GIVEN DATA section start

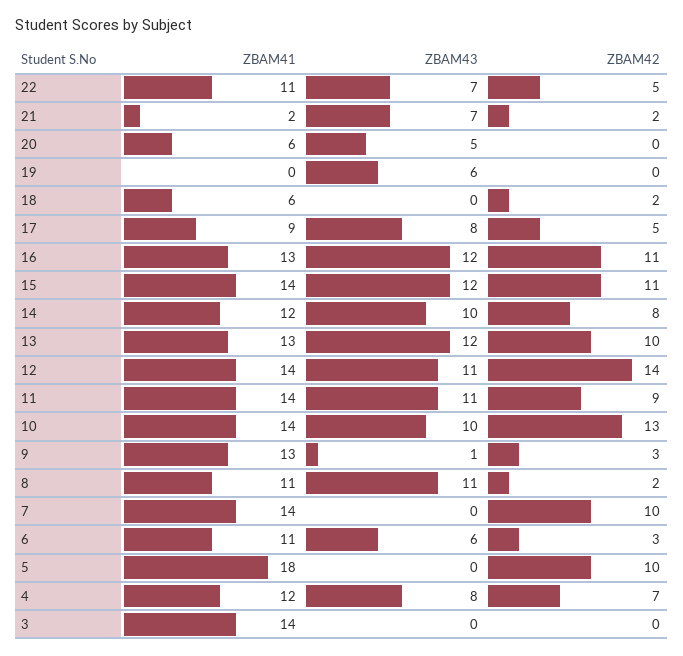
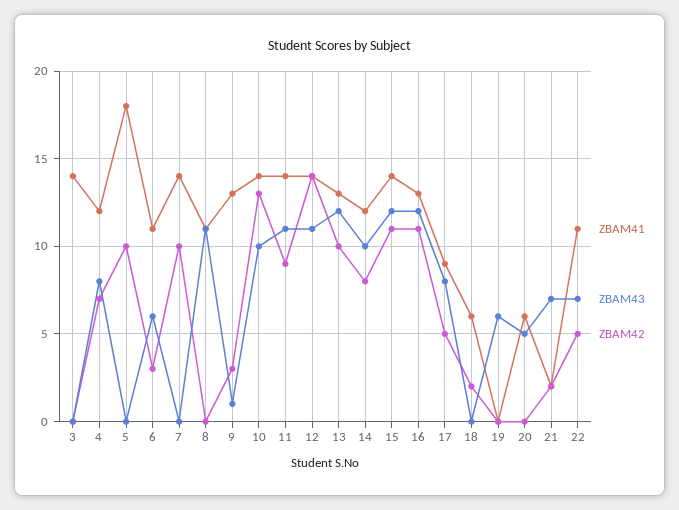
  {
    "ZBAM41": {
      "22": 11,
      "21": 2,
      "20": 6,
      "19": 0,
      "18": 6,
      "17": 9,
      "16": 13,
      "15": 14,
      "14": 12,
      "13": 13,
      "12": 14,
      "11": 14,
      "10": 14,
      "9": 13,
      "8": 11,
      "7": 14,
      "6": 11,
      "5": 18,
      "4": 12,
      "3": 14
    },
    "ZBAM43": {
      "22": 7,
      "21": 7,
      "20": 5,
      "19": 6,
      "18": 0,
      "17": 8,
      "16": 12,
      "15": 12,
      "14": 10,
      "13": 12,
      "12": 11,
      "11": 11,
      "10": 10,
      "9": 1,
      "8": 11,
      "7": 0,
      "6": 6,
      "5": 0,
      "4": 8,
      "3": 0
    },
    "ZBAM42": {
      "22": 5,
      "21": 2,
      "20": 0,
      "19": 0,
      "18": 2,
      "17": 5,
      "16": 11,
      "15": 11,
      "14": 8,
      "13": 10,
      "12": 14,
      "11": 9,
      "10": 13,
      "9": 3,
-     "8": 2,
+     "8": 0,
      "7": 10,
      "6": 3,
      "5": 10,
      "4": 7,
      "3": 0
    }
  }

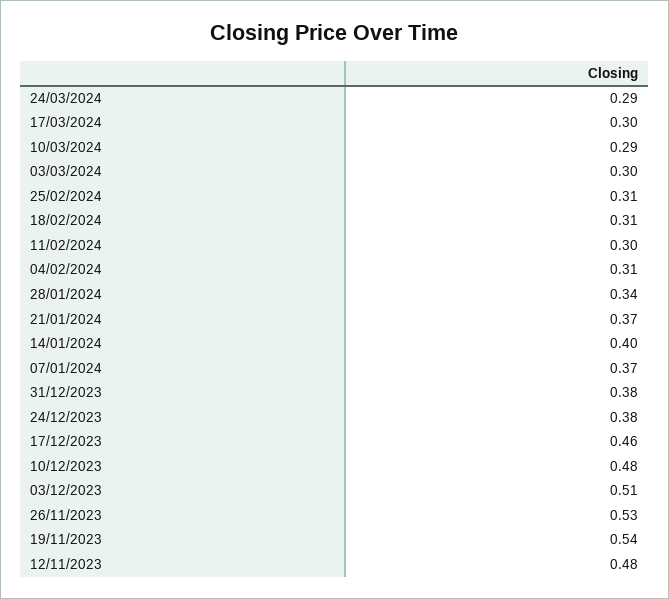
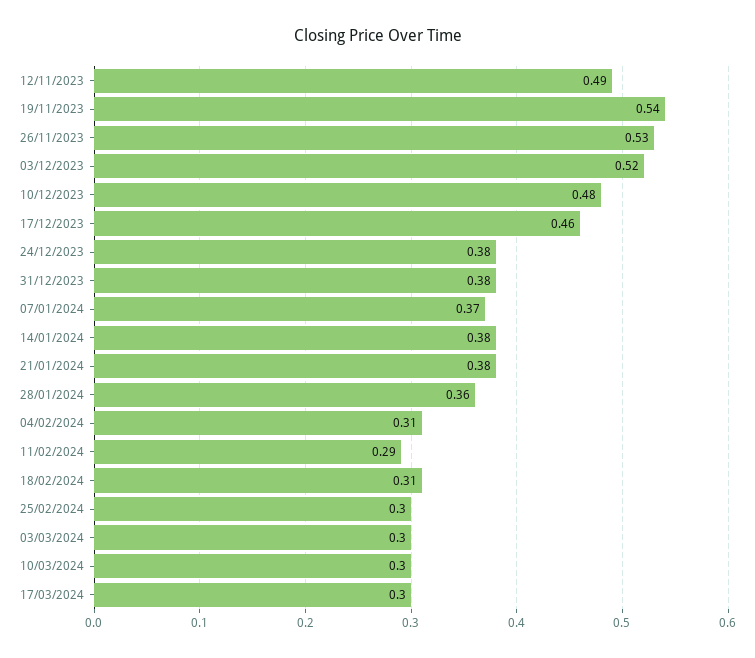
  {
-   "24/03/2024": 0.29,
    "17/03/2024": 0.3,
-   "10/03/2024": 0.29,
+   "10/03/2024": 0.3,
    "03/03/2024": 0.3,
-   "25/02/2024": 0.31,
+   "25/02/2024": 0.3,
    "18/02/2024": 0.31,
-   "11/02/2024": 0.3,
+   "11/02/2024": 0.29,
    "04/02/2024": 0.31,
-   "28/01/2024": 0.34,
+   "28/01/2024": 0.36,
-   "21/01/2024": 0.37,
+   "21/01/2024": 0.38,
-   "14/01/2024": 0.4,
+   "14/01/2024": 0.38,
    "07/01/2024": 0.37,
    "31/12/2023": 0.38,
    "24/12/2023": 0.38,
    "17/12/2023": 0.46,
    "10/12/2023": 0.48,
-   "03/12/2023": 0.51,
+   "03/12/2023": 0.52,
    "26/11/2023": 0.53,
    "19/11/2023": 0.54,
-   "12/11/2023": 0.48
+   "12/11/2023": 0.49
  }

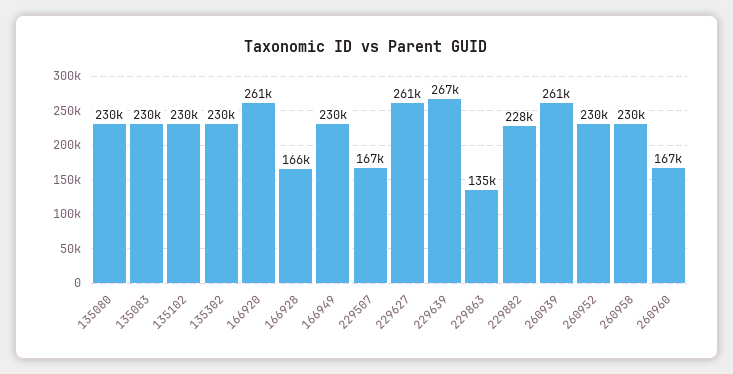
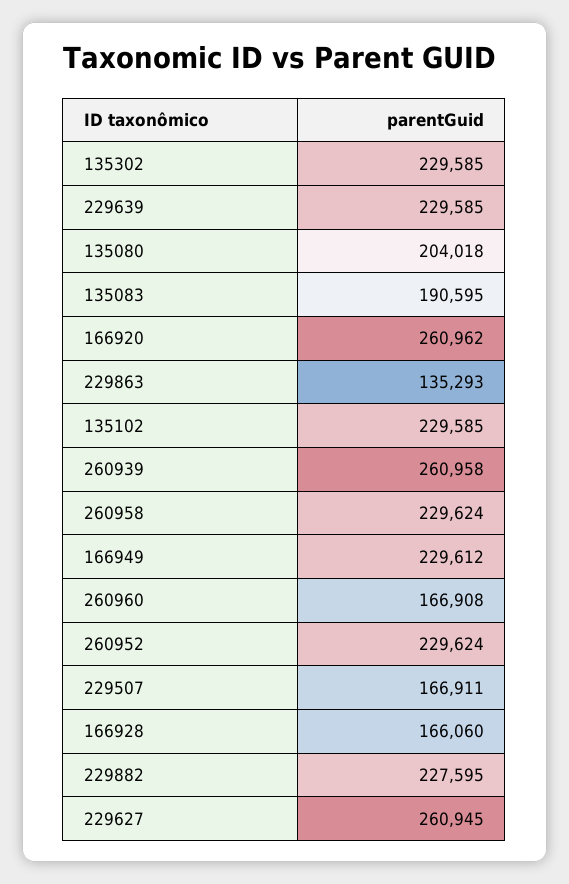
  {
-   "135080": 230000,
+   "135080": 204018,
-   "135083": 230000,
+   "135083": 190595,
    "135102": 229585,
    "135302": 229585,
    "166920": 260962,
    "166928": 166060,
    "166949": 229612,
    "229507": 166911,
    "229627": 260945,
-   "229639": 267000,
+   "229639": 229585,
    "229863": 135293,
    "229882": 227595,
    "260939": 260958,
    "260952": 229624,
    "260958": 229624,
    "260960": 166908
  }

GIVEN DATA section end

# TASK ITEM
Only the records, copied exactly and free of pictures, belong in the answer.

# RESULT FOR THIS TASK
  {
    "ZBAM41": {
      "22": 11,
      "21": 2,
      "20": 6,
      "19": 0,
      "18": 6,
      "17": 9,
      "16": 13,
      "15": 14,
      "14": 12,
      "13": 13,
      "12": 14,
      "11": 14,
      "10": 14,
      "9": 13,
      "8": 11,
      "7": 14,
      "6": 11,
      "5": 18,
      "4": 12,
      "3": 14
    },
    "ZBAM43": {
      "22": 7,
      "21": 7,
      "20": 5,
      "19": 6,
      "18": 0,
      "17": 8,
      "16": 12,
      "15": 12,
      "14": 10,
      "13": 12,
      "12": 11,
      "11": 11,
      "10": 10,
      "9": 1,
      "8": 11,
      "7": 0,
      "6": 6,
      "5": 0,
      "4": 8,
      "3": 0
    },
    "ZBAM42": {
      "22": 5,
      "21": 2,
      "20": 0,
      "19": 0,
      "18": 2,
      "17": 5,
      "16": 11,
      "15": 11,
      "14": 8,
      "13": 10,
      "12": 14,
      "11": 9,
      "10": 13,
      "9": 3,
-     "8": 2,
+     "8": 0,
      "7": 10,
      "6": 3,
      "5": 10,
      "4": 7,
      "3": 0
    }
  }

  {
-   "24/03/2024": 0.29,
    "17/03/2024": 0.3,
-   "10/03/2024": 0.29,
+   "10/03/2024": 0.3,
    "03/03/2024": 0.3,
-   "25/02/2024": 0.31,
+   "25/02/2024": 0.3,
    "18/02/2024": 0.31,
-   "11/02/2024": 0.3,
+   "11/02/2024": 0.29,
    "04/02/2024": 0.31,
-   "28/01/2024": 0.34,
+   "28/01/2024": 0.36,
-   "21/01/2024": 0.37,
+   "21/01/2024": 0.38,
-   "14/01/2024": 0.4,
+   "14/01/2024": 0.38,
    "07/01/2024": 0.37,
    "31/12/2023": 0.38,
    "24/12/2023": 0.38,
    "17/12/2023": 0.46,
    "10/12/2023": 0.48,
-   "03/12/2023": 0.51,
+   "03/12/2023": 0.52,
    "26/11/2023": 0.53,
    "19/11/2023": 0.54,
-   "12/11/2023": 0.48
+   "12/11/2023": 0.49
  }

  {
-   "135080": 230000,
+   "135080": 204018,
-   "135083": 230000,
+   "135083": 190595,
    "135102": 229585,
    "135302": 229585,
    "166920": 260962,
    "166928": 166060,
    "166949": 229612,
    "229507": 166911,
    "229627": 260945,
-   "229639": 267000,
+   "229639": 229585,
    "229863": 135293,
    "229882": 227595,
    "260939": 260958,
    "260952": 229624,
    "260958": 229624,
    "260960": 166908
  }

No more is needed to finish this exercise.